(Beginning of Supplied information)
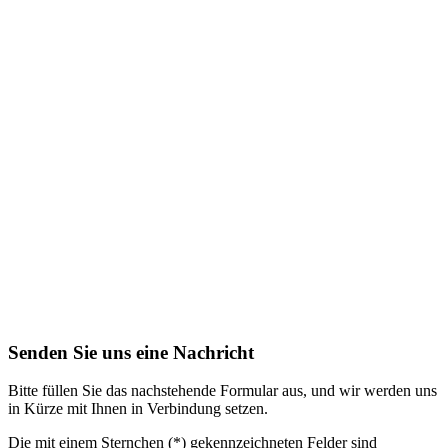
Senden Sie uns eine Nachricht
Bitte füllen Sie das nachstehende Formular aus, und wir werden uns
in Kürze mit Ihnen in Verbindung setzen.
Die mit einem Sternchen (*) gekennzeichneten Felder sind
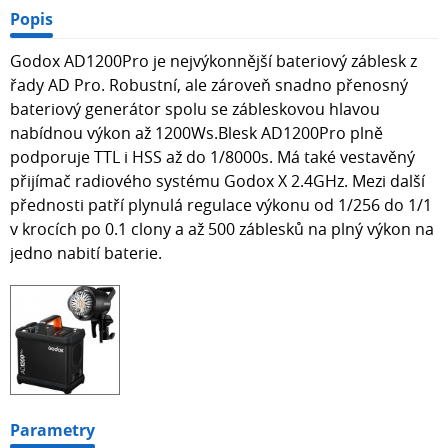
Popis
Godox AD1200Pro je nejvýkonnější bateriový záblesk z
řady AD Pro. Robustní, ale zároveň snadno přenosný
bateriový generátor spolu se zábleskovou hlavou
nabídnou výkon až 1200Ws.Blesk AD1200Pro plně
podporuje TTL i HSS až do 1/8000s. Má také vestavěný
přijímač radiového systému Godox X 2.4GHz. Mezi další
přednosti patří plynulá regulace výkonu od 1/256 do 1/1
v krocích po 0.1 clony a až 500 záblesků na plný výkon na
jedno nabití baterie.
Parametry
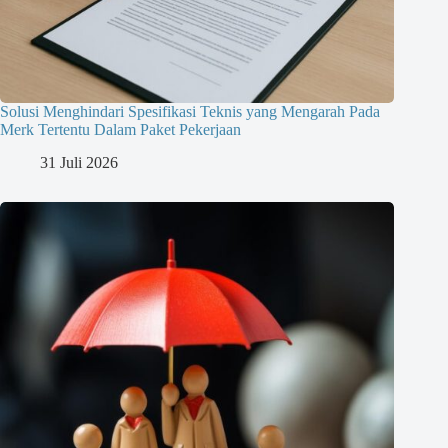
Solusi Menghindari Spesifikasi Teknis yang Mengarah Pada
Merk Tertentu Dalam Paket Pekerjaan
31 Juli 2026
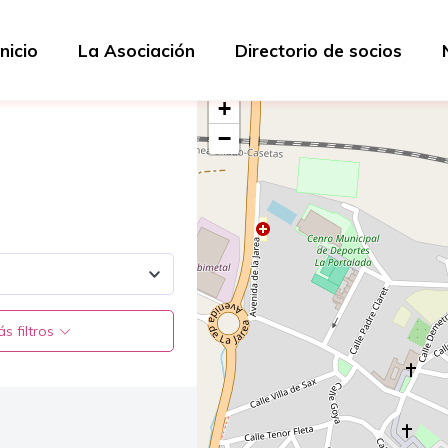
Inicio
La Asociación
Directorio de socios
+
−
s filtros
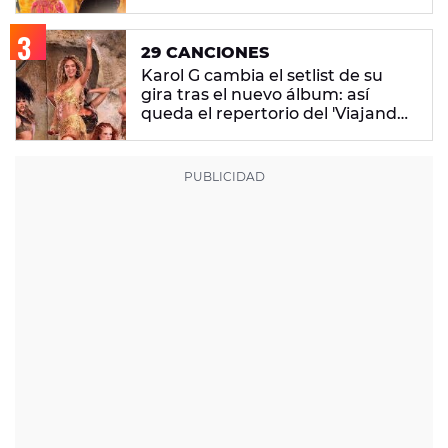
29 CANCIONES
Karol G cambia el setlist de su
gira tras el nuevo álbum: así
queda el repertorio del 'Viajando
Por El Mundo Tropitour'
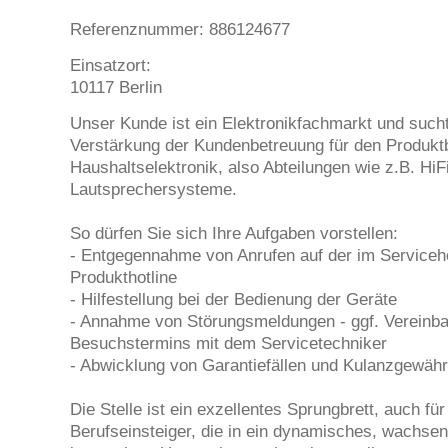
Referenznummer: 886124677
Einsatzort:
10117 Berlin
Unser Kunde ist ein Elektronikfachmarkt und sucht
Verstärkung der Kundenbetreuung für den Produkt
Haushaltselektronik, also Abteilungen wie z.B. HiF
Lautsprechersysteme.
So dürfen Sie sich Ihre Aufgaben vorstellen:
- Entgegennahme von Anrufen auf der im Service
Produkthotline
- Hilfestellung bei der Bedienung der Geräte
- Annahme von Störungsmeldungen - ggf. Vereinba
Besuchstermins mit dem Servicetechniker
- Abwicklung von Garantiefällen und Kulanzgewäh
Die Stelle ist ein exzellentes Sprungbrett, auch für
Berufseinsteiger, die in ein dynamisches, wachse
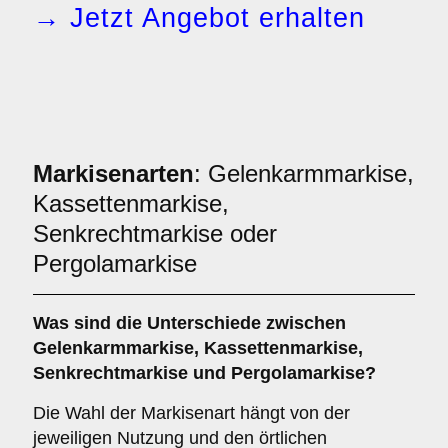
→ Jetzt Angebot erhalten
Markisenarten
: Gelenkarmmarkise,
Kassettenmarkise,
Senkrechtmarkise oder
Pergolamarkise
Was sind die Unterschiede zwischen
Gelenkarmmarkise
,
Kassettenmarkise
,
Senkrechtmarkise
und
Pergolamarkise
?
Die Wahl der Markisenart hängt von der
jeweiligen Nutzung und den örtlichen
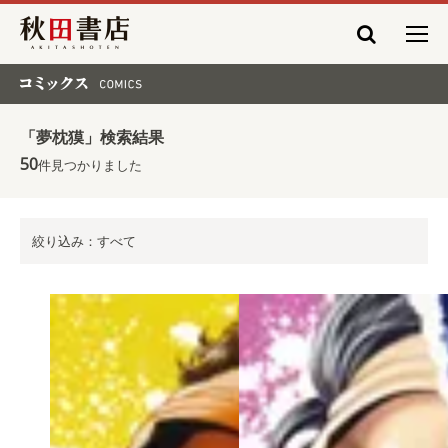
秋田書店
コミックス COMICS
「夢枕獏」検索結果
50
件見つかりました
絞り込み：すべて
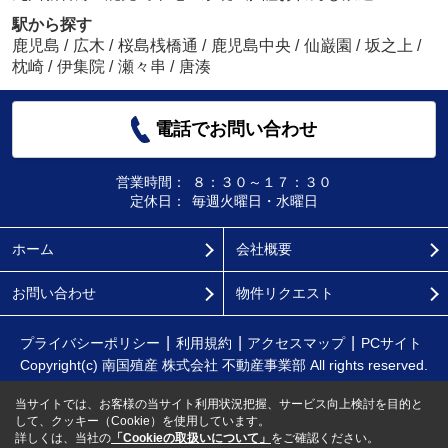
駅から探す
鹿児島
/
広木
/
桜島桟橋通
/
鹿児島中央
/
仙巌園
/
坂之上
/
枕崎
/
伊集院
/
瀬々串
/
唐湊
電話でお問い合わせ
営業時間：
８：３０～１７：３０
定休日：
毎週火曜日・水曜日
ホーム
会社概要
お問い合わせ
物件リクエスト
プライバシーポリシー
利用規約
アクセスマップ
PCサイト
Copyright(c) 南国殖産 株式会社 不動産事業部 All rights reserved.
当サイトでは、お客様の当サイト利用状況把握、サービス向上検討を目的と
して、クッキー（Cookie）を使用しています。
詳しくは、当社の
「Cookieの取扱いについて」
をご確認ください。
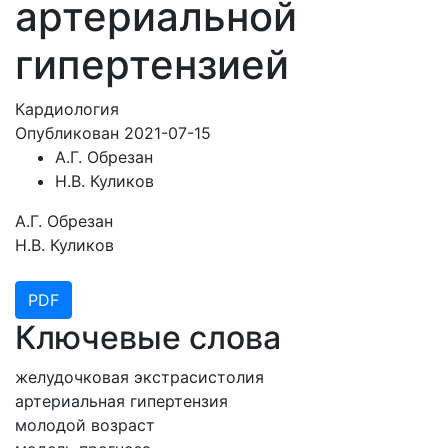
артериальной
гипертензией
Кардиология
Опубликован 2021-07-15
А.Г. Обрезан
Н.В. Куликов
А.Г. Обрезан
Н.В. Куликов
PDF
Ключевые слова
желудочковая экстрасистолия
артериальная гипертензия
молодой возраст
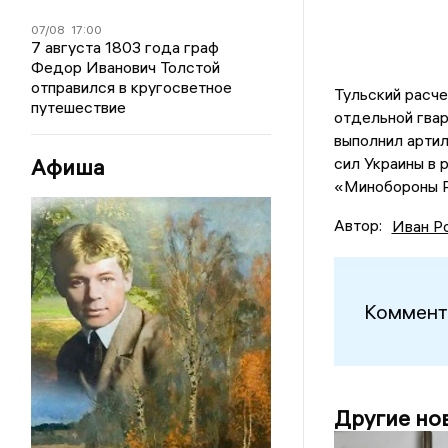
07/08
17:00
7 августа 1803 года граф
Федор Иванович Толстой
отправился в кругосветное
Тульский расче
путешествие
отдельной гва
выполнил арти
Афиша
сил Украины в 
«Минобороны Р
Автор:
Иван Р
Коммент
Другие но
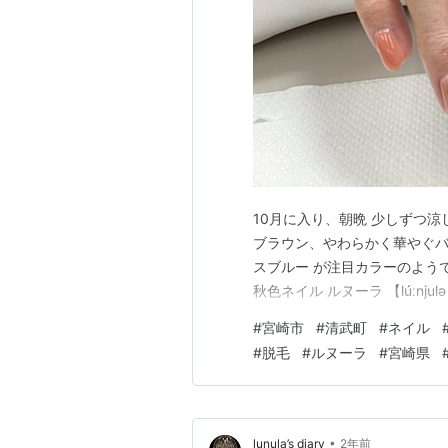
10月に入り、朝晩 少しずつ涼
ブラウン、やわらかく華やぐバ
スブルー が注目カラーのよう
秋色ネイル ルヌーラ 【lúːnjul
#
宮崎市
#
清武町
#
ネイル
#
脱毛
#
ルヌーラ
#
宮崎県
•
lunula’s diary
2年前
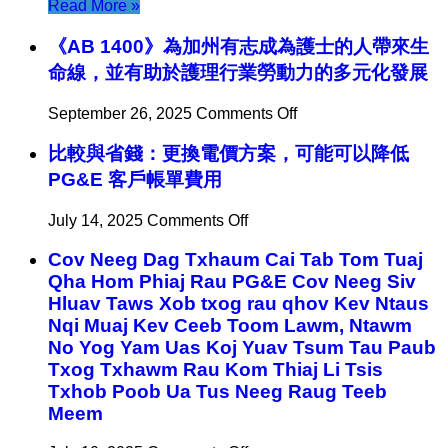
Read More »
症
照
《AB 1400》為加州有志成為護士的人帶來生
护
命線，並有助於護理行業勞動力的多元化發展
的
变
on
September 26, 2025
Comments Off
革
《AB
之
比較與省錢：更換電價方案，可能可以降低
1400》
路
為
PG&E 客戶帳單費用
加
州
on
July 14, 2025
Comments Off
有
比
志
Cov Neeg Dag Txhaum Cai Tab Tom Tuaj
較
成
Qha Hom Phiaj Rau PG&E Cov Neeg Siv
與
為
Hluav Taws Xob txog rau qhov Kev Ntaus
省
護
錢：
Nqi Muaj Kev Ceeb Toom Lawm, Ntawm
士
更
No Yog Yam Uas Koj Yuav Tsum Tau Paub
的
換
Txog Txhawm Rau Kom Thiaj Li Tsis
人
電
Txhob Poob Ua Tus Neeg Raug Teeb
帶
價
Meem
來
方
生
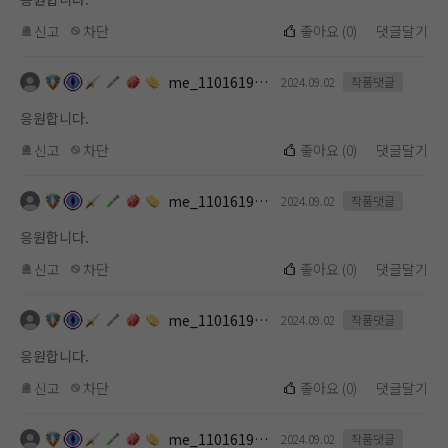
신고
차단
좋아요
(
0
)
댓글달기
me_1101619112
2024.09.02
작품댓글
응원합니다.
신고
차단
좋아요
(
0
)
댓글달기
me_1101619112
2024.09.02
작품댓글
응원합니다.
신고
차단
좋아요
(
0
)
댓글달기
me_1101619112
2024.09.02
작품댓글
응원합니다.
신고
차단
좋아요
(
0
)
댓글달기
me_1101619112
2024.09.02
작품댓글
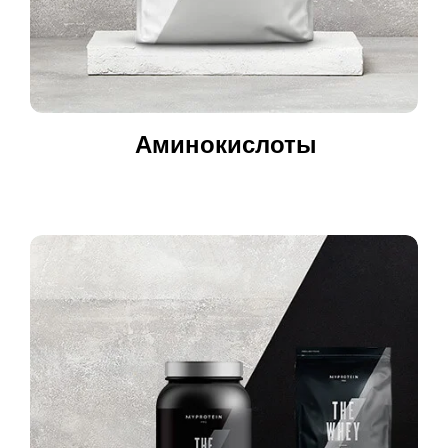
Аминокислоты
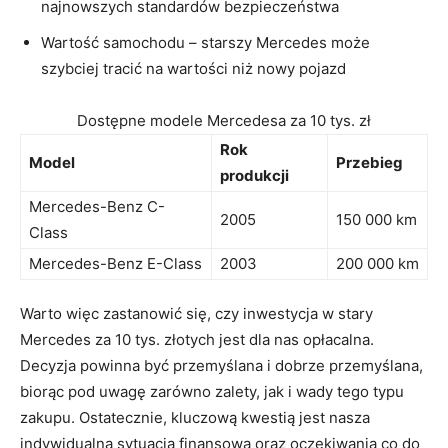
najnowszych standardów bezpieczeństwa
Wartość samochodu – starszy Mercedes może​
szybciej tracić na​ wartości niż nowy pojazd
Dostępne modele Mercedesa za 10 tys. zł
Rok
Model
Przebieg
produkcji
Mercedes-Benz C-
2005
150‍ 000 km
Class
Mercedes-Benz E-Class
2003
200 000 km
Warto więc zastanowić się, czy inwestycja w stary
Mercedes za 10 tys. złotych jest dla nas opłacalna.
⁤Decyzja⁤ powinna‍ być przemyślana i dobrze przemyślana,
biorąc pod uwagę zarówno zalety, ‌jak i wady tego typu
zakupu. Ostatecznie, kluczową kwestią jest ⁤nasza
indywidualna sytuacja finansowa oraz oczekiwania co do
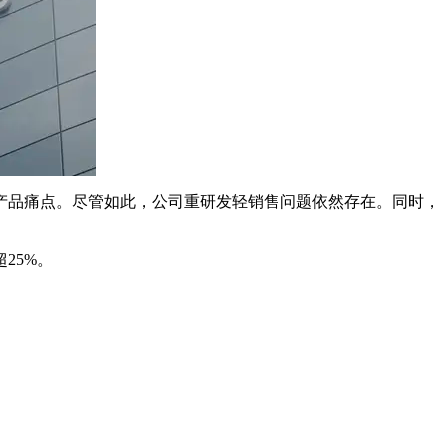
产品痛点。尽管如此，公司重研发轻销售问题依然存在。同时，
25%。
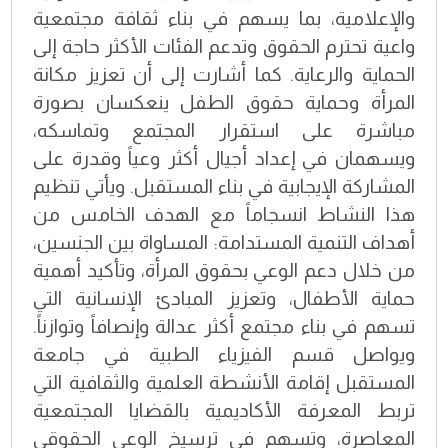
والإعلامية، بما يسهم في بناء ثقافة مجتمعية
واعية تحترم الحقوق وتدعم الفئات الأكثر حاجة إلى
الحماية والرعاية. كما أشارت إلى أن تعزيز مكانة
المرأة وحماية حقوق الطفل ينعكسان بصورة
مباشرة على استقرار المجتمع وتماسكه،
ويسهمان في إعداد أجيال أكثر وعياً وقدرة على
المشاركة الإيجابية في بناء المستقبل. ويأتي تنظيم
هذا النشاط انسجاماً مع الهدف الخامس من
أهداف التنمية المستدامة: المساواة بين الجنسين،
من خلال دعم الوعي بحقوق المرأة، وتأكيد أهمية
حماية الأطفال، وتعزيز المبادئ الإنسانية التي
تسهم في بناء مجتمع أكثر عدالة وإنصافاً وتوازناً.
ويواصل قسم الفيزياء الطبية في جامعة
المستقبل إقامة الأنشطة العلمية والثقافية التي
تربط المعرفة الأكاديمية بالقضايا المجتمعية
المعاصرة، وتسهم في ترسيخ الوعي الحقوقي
(End of Supplied information)
**Assigned task:**
Repeat the data above word for word, without pictures.

**Answer for this exercise:**
Senden Sie uns eine Nachricht
Bitte füllen Sie das nachstehende Formular aus, und wir werden uns
in Kürze mit Ihnen in Verbindung setzen.
Die mit einem Sternchen (*) gekennzeichneten Felder sind
Popis
Godox AD1200Pro je nejvýkonnější bateriový záblesk z
řady AD Pro. Robustní, ale zároveň snadno přenosný
bateriový generátor spolu se zábleskovou hlavou
nabídnou výkon až 1200Ws.Blesk AD1200Pro plně
podporuje TTL i HSS až do 1/8000s. Má také vestavěný
přijímač radiového systému Godox X 2.4GHz. Mezi další
přednosti patří plynulá regulace výkonu od 1/256 do 1/1
v krocích po 0.1 clony a až 500 záblesků na plný výkon na
jedno nabití baterie.
Parametry
Solusi Menghindari Spesifikasi Teknis yang Mengarah Pada
Merk Tertentu Dalam Paket Pekerjaan
31 Juli 2026
Inicio
La Asociación
Directorio de socios
+
−
s filtros
29 CANCIONES
Karol G cambia el setlist de su
gira tras el nuevo álbum: así
queda el repertorio del 'Viajando
Por El Mundo Tropitour'
Referenznummer: 886124677
Einsatzort:
10117 Berlin
Unser Kunde ist ein Elektronikfachmarkt und sucht
Verstärkung der Kundenbetreuung für den Produkt
Haushaltselektronik, also Abteilungen wie z.B. HiF
Lautsprechersysteme.
So dürfen Sie sich Ihre Aufgaben vorstellen:
- Entgegennahme von Anrufen auf der im Service
Produkthotline
- Hilfestellung bei der Bedienung der Geräte
- Annahme von Störungsmeldungen - ggf. Vereinba
Besuchstermins mit dem Servicetechniker
- Abwicklung von Garantiefällen und Kulanzgewäh
Die Stelle ist ein exzellentes Sprungbrett, auch für
Berufseinsteiger, die in ein dynamisches, wachse
→ Jetzt Angebot erhalten
Markisenarten
: Gelenkarmmarkise,
Kassettenmarkise,
Senkrechtmarkise oder
Pergolamarkise
Was sind die Unterschiede zwischen
Gelenkarmmarkise
,
Kassettenmarkise
,
Senkrechtmarkise
und
Pergolamarkise
?
Die Wahl der Markisenart hängt von der
jeweiligen Nutzung und den örtlichen
秋田書店
コミックス COMICS
「夢枕獏」検索結果
50
件見つかりました
絞り込み：すべて
駅から探す
鹿児島
/
広木
/
桜島桟橋通
/
鹿児島中央
/
仙巌園
/
坂之上
/
枕崎
/
伊集院
/
瀬々串
/
唐湊
電話でお問い合わせ
営業時間：
８：３０～１７：３０
定休日：
毎週火曜日・水曜日
ホーム
会社概要
お問い合わせ
物件リクエスト
プライバシーポリシー
利用規約
アクセスマップ
PCサイト
Copyright(c) 南国殖産 株式会社 不動産事業部 All rights reserved.
当サイトでは、お客様の当サイト利用状況把握、サービス向上検討を目的と
して、クッキー（Cookie）を使用しています。
詳しくは、当社の
「Cookieの取扱いについて」
をご確認ください。
артериальной
гипертензией
Кардиология
Опубликован 2021-07-15
А.Г. Обрезан
Н.В. Куликов
А.Г. Обрезан
Н.В. Куликов
PDF
Ключевые слова
желудочковая экстрасистолия
артериальная гипертензия
молодой возраст
07/08
17:00
7 августа 1803 года граф
Федор Иванович Толстой
отправился в кругосветное
Тульский расче
путешествие
отдельной гва
выполнил арти
Афиша
сил Украины в 
«Минобороны Р
Автор:
Иван Р
Коммент
Другие но
10月に入り、朝晩 少しずつ涼
ブラウン、やわらかく華やぐバ
スブルー が注目カラーのよう
秋色ネイル ルヌーラ 【lúːnjul
#
宮崎市
#
清武町
#
ネイル
#
脱毛
#
ルヌーラ
#
宮崎県
•
lunula’s diary
2年前
Read More »
症
照
《AB 1400》為加州有志成為護士的人帶來生
护
命線，並有助於護理行業勞動力的多元化發展
的
变
on
September 26, 2025
Comments Off
革
《AB
之
比較與省錢：更換電價方案，可能可以降低
1400》
路
為
PG&E 客戶帳單費用
加
州
on
July 14, 2025
Comments Off
有
比
志
Cov Neeg Dag Txhaum Cai Tab Tom Tuaj
較
成
Qha Hom Phiaj Rau PG&E Cov Neeg Siv
與
為
Hluav Taws Xob txog rau qhov Kev Ntaus
省
護
錢：
Nqi Muaj Kev Ceeb Toom Lawm, Ntawm
士
更
No Yog Yam Uas Koj Yuav Tsum Tau Paub
的
換
Txog Txhawm Rau Kom Thiaj Li Tsis
人
電
Txhob Poob Ua Tus Neeg Raug Teeb
帶
價
Meem
來
方
生
신고
차단
좋아요
(
0
)
댓글달기
me_1101619112
2024.09.02
작품댓글
응원합니다.
신고
차단
좋아요
(
0
)
댓글달기
me_1101619112
2024.09.02
작품댓글
응원합니다.
신고
차단
좋아요
(
0
)
댓글달기
me_1101619112
2024.09.02
작품댓글
응원합니다.
신고
차단
좋아요
(
0
)
댓글달기
me_1101619112
2024.09.02
작품댓글
Аминокислоты
najnowszych standardów bezpieczeństwa
Wartość samochodu – starszy Mercedes może​
szybciej tracić na​ wartości niż nowy pojazd
Dostępne modele Mercedesa za 10 tys. zł
Rok
Model
Przebieg
produkcji
Mercedes-Benz C-
2005
150‍ 000 km
Class
Mercedes-Benz E-Class
2003
200 000 km
Warto więc zastanowić się, czy inwestycja w stary
Mercedes za 10 tys. złotych jest dla nas opłacalna.
⁤Decyzja⁤ powinna‍ być przemyślana i dobrze przemyślana,
biorąc pod uwagę zarówno zalety, ‌jak i wady tego typu
zakupu. Ostatecznie, kluczową kwestią jest ⁤nasza
indywidualna sytuacja finansowa oraz oczekiwania co do
产品痛点。尽管如此，公司重研发轻销售问题依然存在。同时，
25%。
والإعلامية، بما يسهم في بناء ثقافة مجتمعية
واعية تحترم الحقوق وتدعم الفئات الأكثر حاجة إلى
الحماية والرعاية. كما أشارت إلى أن تعزيز مكانة
المرأة وحماية حقوق الطفل ينعكسان بصورة
مباشرة على استقرار المجتمع وتماسكه،
ويسهمان في إعداد أجيال أكثر وعياً وقدرة على
المشاركة الإيجابية في بناء المستقبل. ويأتي تنظيم
هذا النشاط انسجاماً مع الهدف الخامس من
أهداف التنمية المستدامة: المساواة بين الجنسين،
من خلال دعم الوعي بحقوق المرأة، وتأكيد أهمية
حماية الأطفال، وتعزيز المبادئ الإنسانية التي
تسهم في بناء مجتمع أكثر عدالة وإنصافاً وتوازناً.
ويواصل قسم الفيزياء الطبية في جامعة
المستقبل إقامة الأنشطة العلمية والثقافية التي
تربط المعرفة الأكاديمية بالقضايا المجتمعية
المعاصرة، وتسهم في ترسيخ الوعي الحقوقي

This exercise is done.